第72章 欲しいもの
「セ、セクハラで訴えますよ」
「ハグは挨拶の一環だって言ったろ」
「…私は日本人です」
「此処は英国さ。その土地に合った交流の仕方しねぇとなー」
「っ…」
苦し紛れな言い分を片っ端から折っていく。
すると丸め込まれた南は不服そうな気配を醸し出しながらも、言葉を呑み込んだ。
すぐ傍に感じる体温に、柔らかい体。
布団の中っていうその状況も重なってか、なんかすげードキドキする。
本来ならセクハラで訴えられても仕方ねぇんだけど…こうやって黙り込んでしまう南が悪いんだからな。
そういうことにしておこう。
「ってことで、キスしてい?」
「………は?」
勢いって怖ぇよな、本当。
そういうことにしておこう。
「英国の挨拶の練習。不慣れな南さんにオレが指導してやるさ」
「え、は?いや、ちょ…っ何言ってんの」
「大丈夫だって。もうあんな激しいやつはしねぇから」
「あんなとか言わないっ」
見えなくてもわかる。
多分今、南の顔は真っ赤なんだろうな。
オレのこと兎扱いしてくるけどさー。
オレ割と狼だからな、そこんとこ。
喰っていい相手だったら、此処でも遠慮なく手ぇ出すからな。
バレそうでバレないのって余計ドキドキするし。
そういう声出せないシチュエーションで耐える南の姿とか───…やべ。
想像したら変に反応しそうになった。
やめやめ、オレ。
「挨拶のキスなんて掠める程度さ。
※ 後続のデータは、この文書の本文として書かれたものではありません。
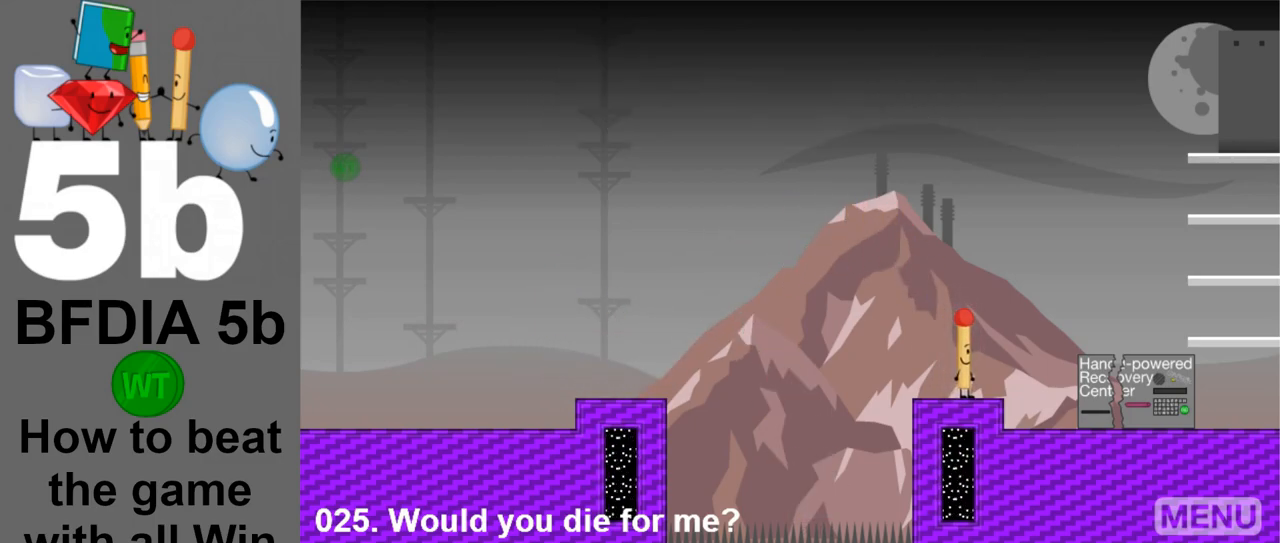
{"keys": ["right"], "mouse": [], "events": [[83, "right", "down"]]}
こうやって」
「っ!」
ここはアレンじゃないけど紳士的に、本当に挨拶程度のキスを送る。
一瞬だけ頬を掠めたそれは、意識しなきゃ実感できない程。
「な、一瞬だろ。南は構え過ぎなんだって」
「……こんな状況下で構えるなって方が無理でしょ…」
…まぁ、確かに。
「…ま。慣れるのが一番さな」
「っ!?」
ふに、と頬に今度はしっかりと唇を押し付ける。
単なる頬ちゅーだろ。
そんなビクつくなさ…本当、不慣れなんさなぁ。
………ま、可愛いけど。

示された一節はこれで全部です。